[J'ai retrouvé ça. Ça date de 2013 mais bon. Autant vous faire partager. :)]

Perdu ?

Non… Non, ce n'était pas possible. L'idée même lui était insupportable.

- Allo ? Monsieur ? Vous êtes toujours là ?

Mais il ne répondit pas, et raccrocha, comme si ce simple geste pouvait effacer les paroles dites quelques secondes auparavant.

Remus… Son Remus. Blessé gravement, le corps déchiqueté, et plongé dans le coma. Sirius en avait déjà entendu parler, l'un de ses oncles éloignés était également tombé dans le coma, lorsque lui-même était jeune. Il avait été le voir, une fois par semaine par mois. Et puis, ses parents avaient cessés de l'amener. Quelques années plus tard, sa mère lui avait annoncé sa mort, comme on parle du temps qu'il fait. Sirius en avait été choqué sur le coup, et s'était remémoré ce visage endormi, à l'allure paisible. Un sommeil éternel. On n'avait pas encore réussi à trouver comment faire sortir les gens du coma, sans porter atteinte à leurs capacités intellectuelles, ou même à leur vie. Même les sorciers étaient dans un terrain inconnu, lorsqu'il s'agissait de coma.

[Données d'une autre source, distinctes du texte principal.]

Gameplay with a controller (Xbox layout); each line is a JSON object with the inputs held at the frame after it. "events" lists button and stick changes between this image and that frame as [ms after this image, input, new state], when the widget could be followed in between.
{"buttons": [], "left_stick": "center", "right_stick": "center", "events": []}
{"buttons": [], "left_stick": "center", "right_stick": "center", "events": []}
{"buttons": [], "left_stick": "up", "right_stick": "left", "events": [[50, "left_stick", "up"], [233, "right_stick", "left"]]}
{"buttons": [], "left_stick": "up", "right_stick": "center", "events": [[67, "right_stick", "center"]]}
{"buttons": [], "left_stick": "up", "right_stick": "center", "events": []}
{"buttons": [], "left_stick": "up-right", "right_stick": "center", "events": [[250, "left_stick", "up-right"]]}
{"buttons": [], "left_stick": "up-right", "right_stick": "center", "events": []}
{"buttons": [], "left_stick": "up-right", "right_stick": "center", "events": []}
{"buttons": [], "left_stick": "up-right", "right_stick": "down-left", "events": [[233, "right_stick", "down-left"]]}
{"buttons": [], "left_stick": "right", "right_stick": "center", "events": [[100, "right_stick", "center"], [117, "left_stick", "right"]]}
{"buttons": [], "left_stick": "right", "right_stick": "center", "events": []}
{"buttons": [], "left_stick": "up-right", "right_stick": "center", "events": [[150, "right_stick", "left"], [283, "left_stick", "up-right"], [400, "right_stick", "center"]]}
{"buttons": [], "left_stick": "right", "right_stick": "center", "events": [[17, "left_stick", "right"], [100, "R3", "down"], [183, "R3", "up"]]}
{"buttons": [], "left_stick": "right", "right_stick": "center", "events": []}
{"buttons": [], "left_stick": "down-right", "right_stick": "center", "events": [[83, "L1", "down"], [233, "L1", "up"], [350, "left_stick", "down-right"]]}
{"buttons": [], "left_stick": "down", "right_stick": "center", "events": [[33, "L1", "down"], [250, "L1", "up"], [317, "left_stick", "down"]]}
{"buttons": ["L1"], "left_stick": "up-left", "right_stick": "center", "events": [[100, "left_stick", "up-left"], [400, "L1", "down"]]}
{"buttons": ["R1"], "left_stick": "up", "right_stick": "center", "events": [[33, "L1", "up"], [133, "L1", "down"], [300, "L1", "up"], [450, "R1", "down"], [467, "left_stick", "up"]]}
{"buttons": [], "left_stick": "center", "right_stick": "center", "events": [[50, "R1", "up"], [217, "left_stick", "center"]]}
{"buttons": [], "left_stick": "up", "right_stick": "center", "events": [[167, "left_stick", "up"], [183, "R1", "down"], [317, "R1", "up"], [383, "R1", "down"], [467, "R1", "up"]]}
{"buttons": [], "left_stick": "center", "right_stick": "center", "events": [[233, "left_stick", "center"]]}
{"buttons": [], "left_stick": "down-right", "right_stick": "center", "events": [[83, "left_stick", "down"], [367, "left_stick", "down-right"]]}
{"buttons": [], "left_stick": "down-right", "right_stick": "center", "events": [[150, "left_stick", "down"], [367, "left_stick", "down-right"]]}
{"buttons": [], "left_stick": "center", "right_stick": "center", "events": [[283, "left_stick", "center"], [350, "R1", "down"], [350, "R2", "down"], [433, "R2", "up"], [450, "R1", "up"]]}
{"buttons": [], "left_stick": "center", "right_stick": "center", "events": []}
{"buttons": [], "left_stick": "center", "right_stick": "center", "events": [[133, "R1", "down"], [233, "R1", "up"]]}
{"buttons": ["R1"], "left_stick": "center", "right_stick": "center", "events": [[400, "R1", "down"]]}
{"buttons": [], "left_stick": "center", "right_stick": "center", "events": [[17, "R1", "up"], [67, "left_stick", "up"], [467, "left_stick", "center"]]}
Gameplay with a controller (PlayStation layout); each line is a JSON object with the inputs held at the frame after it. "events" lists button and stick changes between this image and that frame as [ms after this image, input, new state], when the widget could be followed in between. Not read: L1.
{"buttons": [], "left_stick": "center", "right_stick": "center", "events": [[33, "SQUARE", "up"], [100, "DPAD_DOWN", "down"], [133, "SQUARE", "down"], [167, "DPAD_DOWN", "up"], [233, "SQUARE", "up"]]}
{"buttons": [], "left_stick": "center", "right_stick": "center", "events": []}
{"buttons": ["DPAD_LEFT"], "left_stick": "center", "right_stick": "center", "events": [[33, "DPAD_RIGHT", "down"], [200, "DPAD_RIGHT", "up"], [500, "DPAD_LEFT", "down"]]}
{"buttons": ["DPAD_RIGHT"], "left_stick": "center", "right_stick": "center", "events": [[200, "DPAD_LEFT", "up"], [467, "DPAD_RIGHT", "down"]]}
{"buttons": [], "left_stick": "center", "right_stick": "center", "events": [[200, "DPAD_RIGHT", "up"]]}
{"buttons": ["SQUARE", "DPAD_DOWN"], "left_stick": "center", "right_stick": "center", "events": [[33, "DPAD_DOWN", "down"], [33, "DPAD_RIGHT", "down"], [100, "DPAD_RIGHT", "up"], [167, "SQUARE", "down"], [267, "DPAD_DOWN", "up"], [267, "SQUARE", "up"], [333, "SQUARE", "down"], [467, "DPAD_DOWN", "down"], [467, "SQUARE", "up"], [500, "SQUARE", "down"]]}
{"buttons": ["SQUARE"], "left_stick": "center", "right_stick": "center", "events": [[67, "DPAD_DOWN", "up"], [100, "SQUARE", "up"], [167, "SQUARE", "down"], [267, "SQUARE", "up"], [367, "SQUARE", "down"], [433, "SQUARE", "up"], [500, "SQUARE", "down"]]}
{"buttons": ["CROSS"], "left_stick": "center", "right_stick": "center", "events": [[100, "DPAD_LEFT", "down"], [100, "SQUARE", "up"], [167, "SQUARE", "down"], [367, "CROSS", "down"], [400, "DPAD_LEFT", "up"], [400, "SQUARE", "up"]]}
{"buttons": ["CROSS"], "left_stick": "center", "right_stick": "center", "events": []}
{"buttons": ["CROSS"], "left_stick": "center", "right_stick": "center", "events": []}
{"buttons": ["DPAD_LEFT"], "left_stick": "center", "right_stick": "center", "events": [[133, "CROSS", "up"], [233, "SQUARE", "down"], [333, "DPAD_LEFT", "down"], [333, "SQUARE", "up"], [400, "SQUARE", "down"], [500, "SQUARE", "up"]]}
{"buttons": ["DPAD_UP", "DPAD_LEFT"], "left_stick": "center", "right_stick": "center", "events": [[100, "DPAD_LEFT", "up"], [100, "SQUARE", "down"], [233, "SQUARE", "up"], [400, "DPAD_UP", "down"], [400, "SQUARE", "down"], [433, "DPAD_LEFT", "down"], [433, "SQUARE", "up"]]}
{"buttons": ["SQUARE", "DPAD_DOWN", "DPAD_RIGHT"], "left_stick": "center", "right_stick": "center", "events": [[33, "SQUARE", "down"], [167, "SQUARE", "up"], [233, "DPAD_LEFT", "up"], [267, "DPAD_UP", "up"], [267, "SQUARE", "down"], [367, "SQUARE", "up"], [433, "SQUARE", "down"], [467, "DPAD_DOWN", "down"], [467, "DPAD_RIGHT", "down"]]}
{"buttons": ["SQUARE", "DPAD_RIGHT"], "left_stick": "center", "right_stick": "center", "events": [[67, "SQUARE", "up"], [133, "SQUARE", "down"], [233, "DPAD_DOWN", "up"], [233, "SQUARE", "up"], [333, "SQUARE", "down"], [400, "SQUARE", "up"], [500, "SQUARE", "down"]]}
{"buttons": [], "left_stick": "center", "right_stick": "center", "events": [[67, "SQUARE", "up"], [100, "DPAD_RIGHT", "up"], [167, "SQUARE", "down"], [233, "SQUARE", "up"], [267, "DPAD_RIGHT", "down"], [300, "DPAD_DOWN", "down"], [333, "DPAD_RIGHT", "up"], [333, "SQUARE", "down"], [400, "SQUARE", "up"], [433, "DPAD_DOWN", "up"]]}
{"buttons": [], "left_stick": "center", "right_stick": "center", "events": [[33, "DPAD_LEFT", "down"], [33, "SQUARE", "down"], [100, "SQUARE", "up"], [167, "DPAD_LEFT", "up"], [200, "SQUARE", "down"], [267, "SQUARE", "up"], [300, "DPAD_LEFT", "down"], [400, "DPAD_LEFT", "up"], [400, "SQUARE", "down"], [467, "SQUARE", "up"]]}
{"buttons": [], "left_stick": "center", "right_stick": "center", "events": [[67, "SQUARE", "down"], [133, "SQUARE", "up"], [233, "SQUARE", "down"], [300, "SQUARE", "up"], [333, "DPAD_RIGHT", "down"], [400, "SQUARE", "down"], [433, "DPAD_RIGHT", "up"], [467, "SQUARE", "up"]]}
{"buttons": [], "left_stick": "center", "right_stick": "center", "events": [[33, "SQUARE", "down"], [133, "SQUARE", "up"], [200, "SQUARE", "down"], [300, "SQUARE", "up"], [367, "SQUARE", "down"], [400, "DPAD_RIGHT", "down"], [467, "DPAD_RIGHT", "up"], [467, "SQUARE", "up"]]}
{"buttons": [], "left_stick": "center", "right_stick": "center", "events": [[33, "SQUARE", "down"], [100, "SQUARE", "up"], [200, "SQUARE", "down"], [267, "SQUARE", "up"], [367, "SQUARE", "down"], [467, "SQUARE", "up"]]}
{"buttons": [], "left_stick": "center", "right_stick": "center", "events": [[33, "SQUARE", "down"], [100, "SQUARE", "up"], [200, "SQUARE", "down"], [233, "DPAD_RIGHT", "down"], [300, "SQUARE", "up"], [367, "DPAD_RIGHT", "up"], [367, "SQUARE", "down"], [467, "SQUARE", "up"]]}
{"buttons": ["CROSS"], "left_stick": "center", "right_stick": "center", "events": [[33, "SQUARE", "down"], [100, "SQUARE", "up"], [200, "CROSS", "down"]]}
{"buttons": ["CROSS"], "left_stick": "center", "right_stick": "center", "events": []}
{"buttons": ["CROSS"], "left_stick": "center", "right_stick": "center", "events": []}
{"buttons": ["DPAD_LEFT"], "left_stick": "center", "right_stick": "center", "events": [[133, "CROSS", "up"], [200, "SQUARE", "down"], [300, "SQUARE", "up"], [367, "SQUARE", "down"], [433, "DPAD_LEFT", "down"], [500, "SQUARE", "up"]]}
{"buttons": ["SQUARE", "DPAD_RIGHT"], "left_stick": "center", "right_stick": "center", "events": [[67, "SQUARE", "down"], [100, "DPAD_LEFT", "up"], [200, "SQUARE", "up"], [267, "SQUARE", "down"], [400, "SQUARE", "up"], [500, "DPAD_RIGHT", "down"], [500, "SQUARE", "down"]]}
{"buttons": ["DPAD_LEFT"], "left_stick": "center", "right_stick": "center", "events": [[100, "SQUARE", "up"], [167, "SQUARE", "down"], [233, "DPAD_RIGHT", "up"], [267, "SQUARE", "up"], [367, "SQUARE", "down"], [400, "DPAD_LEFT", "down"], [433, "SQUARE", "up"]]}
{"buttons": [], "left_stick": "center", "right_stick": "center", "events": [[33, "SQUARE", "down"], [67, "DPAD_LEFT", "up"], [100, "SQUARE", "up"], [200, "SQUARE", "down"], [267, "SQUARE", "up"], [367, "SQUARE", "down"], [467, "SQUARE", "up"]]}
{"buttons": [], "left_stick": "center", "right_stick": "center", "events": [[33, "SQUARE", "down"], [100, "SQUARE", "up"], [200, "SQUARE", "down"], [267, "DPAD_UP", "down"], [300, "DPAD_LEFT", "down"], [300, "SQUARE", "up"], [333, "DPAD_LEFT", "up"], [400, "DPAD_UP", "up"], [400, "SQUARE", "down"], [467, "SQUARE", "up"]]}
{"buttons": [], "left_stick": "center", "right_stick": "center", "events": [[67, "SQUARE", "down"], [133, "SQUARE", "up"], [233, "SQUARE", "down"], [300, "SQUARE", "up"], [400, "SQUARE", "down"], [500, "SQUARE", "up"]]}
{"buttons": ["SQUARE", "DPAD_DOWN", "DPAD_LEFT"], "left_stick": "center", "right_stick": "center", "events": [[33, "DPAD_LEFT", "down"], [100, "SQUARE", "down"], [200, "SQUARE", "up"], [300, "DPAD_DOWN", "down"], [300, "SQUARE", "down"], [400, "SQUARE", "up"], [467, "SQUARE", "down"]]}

Sirius se rendit soudain compte qu'il tremblait. Il s'étonnait encore de n'être pas tombé à terre. Comment ses jambes pouvaient-elles encore le porter ? Elles tremblaient tellement qu'il lui semblait qu'elles allaient défaillir et l'abandonner à chaque seconde de plus où il restait debout. Mais s'il asseyait, il n'était pas sûr d'avoir la force de se relever. La peur nouait son estomac, et se répandait dans son corps tout entier, tel un venin, venant saisir son esprit et son cœur. Il était comme figé, tandis qu'il tentait de réaliser tout ce que cela pouvait représenter.

Remus était dans le coma.

Déglutissant avec difficulté, il sembla soudain sortir de sa léthargie, saisit ses clés et son manteau de cuir, et sortir de l'appartement à toute vitesse en dévalant les marches à toute vitesse, si bien qu'il manqua de tomber. Quelques minutes plus tard, il volait à toute vitesse sur sa moto, en direction de l'hôpital Saint-Mangouste. Et il ne tarda pas à y arriver. Il se précipita sur la jeune femme de l'accueil, et livide, lui demanda le numéro de la chambre de Remus. 23. L'âge qu'ils avaient tous les deux… Son cœur se serra à cette pensée. Remus n'avait pas le droit de le laisser alors qu'ils étaient si jeunes… Ils n'étaient qu'au début de leur vie.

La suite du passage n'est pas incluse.